Reproduce only what runs from the line containing "index tip: (359, 269)" to the line containing "ring tip: (153, 145)" in the records below, inclusive. Keep it exact, and keep the pictures out.
The records Start Marker
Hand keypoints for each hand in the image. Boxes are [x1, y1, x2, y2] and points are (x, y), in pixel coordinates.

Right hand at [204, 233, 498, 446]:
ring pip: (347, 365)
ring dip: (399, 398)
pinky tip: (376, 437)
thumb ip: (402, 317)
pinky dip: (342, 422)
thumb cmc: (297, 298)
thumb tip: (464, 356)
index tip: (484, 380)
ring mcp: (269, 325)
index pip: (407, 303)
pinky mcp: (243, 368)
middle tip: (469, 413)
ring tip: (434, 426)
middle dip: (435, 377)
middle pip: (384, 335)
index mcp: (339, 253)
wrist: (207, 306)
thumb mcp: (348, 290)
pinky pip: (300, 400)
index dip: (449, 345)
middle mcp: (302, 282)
The records End Marker
The records Start Marker
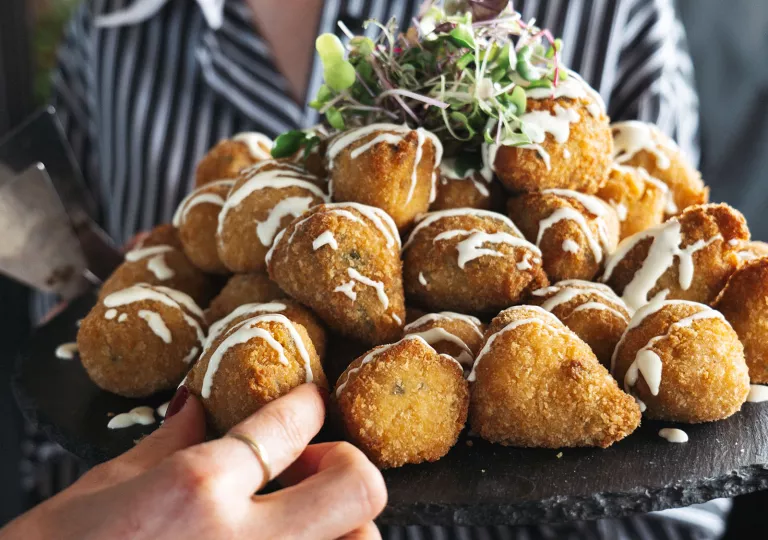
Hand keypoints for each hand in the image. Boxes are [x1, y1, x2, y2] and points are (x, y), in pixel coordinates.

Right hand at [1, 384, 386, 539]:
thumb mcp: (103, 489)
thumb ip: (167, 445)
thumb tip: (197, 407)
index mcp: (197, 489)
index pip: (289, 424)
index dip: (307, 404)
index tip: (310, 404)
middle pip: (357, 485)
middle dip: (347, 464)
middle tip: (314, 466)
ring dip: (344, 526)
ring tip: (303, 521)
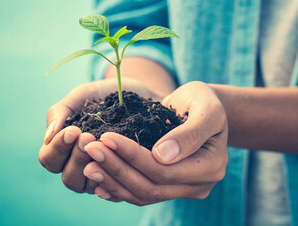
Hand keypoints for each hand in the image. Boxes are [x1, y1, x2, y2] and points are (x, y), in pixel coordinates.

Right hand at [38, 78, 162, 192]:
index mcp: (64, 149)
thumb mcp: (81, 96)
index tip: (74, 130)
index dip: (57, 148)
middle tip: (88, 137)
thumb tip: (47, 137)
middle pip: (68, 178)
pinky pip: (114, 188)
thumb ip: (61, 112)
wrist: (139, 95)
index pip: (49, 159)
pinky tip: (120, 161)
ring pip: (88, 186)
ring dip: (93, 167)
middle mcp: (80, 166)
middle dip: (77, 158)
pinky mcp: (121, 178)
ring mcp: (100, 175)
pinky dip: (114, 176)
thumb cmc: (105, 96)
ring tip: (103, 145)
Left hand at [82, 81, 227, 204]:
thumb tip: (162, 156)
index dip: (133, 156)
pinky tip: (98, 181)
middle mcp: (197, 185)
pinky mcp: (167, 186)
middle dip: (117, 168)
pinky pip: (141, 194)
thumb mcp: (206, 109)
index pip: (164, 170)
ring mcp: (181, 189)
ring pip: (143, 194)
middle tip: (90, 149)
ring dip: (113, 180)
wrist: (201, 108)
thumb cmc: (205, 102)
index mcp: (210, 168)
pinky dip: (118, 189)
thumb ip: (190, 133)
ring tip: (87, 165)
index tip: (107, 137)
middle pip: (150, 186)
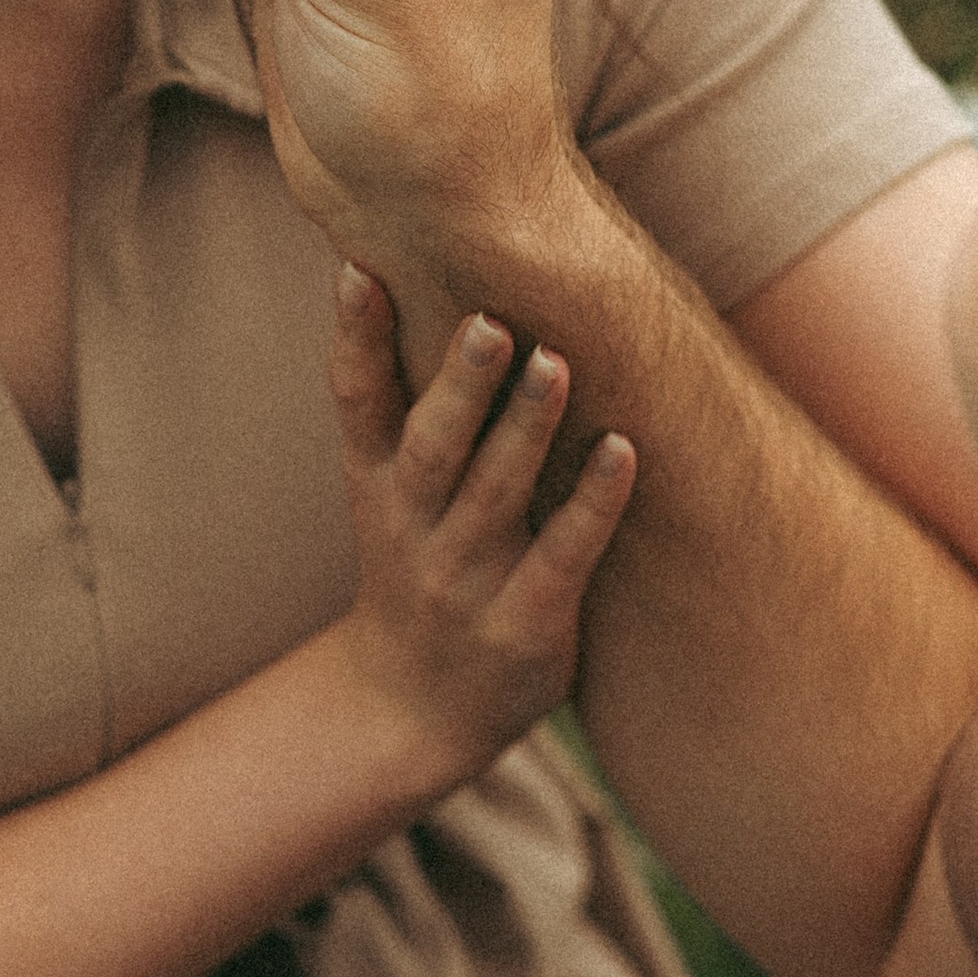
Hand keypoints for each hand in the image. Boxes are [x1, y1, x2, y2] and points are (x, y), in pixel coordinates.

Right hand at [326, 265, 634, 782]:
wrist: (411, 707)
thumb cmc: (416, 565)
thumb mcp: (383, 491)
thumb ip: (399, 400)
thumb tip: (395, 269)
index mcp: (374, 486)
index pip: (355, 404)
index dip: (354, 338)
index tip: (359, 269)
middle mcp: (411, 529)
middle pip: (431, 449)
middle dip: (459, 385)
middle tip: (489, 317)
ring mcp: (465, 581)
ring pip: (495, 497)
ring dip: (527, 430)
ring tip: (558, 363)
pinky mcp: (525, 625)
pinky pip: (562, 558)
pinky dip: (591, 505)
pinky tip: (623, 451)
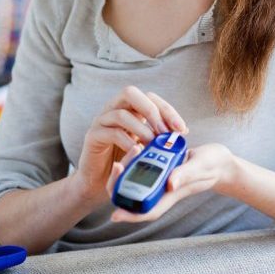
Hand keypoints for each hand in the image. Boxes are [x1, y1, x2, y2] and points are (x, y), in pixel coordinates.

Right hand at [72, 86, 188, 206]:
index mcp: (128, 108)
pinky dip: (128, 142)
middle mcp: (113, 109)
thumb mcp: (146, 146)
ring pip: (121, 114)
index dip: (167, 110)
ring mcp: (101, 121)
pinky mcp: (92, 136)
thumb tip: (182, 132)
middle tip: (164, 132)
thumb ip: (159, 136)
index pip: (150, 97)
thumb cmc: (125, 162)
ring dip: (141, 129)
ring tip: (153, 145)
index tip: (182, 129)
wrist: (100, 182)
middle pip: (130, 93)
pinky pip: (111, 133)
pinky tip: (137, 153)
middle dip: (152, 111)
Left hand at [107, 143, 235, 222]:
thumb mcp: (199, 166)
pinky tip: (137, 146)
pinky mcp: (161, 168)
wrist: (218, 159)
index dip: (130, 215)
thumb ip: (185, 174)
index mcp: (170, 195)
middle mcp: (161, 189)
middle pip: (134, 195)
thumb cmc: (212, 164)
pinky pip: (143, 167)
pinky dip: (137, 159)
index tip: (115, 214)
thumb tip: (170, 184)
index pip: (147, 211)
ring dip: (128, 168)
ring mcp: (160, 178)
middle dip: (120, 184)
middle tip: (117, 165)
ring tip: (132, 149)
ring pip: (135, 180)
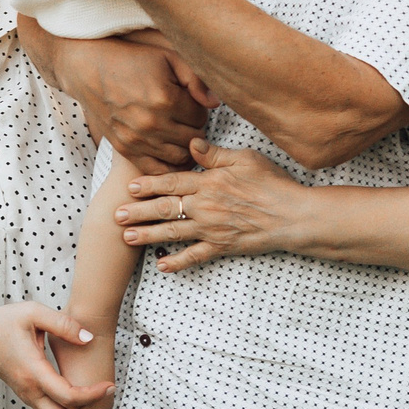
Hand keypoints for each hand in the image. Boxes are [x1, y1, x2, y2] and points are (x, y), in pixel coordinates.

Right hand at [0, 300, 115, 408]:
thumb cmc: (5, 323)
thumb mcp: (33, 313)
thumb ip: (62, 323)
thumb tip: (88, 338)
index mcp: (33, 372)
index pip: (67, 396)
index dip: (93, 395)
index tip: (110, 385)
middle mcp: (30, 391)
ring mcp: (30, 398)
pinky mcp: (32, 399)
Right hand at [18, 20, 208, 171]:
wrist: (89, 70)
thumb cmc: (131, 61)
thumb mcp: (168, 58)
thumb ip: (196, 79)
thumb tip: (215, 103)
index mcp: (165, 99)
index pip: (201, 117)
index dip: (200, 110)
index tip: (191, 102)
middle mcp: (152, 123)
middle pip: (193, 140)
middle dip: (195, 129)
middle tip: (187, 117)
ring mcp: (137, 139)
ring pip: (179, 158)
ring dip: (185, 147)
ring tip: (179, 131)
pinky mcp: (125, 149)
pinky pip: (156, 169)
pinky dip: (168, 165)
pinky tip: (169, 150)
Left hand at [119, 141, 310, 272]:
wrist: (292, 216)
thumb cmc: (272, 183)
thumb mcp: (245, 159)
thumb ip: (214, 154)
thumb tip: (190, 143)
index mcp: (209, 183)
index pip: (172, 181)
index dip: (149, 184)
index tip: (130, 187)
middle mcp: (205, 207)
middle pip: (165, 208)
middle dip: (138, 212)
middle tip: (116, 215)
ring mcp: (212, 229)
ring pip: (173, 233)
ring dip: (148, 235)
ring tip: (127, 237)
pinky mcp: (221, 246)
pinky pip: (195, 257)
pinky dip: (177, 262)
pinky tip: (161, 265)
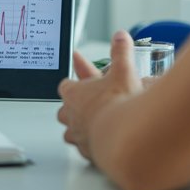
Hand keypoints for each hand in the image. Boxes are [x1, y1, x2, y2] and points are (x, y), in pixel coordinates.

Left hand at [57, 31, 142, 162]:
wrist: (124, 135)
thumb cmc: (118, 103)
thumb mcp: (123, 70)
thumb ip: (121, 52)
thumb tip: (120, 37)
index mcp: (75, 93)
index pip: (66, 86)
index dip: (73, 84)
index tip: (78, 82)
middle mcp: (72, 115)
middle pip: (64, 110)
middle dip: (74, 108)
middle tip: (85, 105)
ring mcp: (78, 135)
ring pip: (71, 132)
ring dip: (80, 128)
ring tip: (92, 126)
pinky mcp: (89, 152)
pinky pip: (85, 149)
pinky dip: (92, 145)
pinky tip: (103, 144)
The records End Marker
The records Start Marker
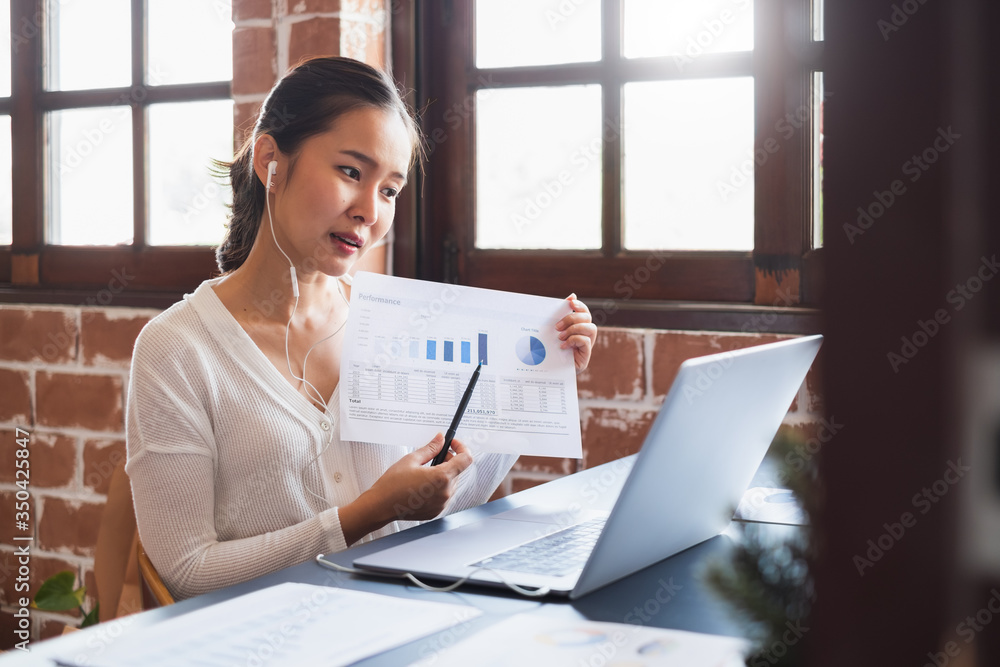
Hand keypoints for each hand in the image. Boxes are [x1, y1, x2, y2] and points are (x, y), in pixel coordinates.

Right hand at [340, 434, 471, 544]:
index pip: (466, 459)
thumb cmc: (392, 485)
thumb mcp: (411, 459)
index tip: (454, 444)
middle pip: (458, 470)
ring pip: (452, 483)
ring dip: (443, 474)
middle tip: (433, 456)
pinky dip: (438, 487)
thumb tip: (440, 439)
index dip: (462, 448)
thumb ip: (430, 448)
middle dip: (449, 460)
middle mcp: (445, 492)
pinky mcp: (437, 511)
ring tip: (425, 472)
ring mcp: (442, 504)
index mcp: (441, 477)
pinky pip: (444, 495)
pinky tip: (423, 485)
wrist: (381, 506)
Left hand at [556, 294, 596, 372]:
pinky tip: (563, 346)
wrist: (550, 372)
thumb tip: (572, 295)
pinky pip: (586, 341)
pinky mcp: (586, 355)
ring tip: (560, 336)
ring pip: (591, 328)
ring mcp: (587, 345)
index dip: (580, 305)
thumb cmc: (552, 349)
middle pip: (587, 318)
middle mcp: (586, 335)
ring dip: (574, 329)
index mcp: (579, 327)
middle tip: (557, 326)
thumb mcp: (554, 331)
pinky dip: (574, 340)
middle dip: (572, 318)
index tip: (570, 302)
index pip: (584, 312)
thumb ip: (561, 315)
The records End Marker
_The answer_
index tip: (359, 269)
middle mcp: (411, 529)
middle pip: (431, 449)
middle dip: (459, 385)
middle tip: (489, 317)
ring mcp: (465, 581)
ring pip: (495, 497)
ring dip: (527, 430)
ring tip: (558, 363)
pinky mcp: (525, 625)
pinky pip: (562, 558)
pinky dip: (591, 505)
pinky tip: (623, 451)
Hand keypoints for each hand in the image. Boxes are [x1, y1, x2, y2] and points are (x, y), in pixel coordinates.

Right hand at [72, 86, 188, 206]:
index mcp: (128, 108)
pinky dip: (128, 142)
middle mcp: (113, 109)
thumb mcp: (146, 146)
ring pip: (121, 114)
index dip: (167, 110)
ring mcp: (101, 121)
pinky mcp: (92, 136)
thumb tip: (182, 132)
middle tip: (164, 132)
thumb ip: (159, 136)
index pip: (150, 97)
thumb cmc: (125, 162)
ring dip: (141, 129)
ring tip: (153, 145)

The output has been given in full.